The problem
Change "MyStrategy" to "BotStrategy" everywhere in the material below and write out its lines again with nothing else altered. Leave the pictures out.

(Stored data)
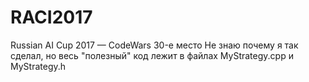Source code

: # RACI2017
Russian AI Cup 2017 — CodeWars 
30-е место
Не знаю почему я так сделал, но весь "полезный" код лежит в файлах MyStrategy.cpp и MyStrategy.h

Your solution
Source code

: # RACI2017
Russian AI Cup 2017 — CodeWars 
30-е место
Не знаю почему я так сделал, но весь "полезный" код лежит в файлах BotStrategy.cpp и BotStrategy.h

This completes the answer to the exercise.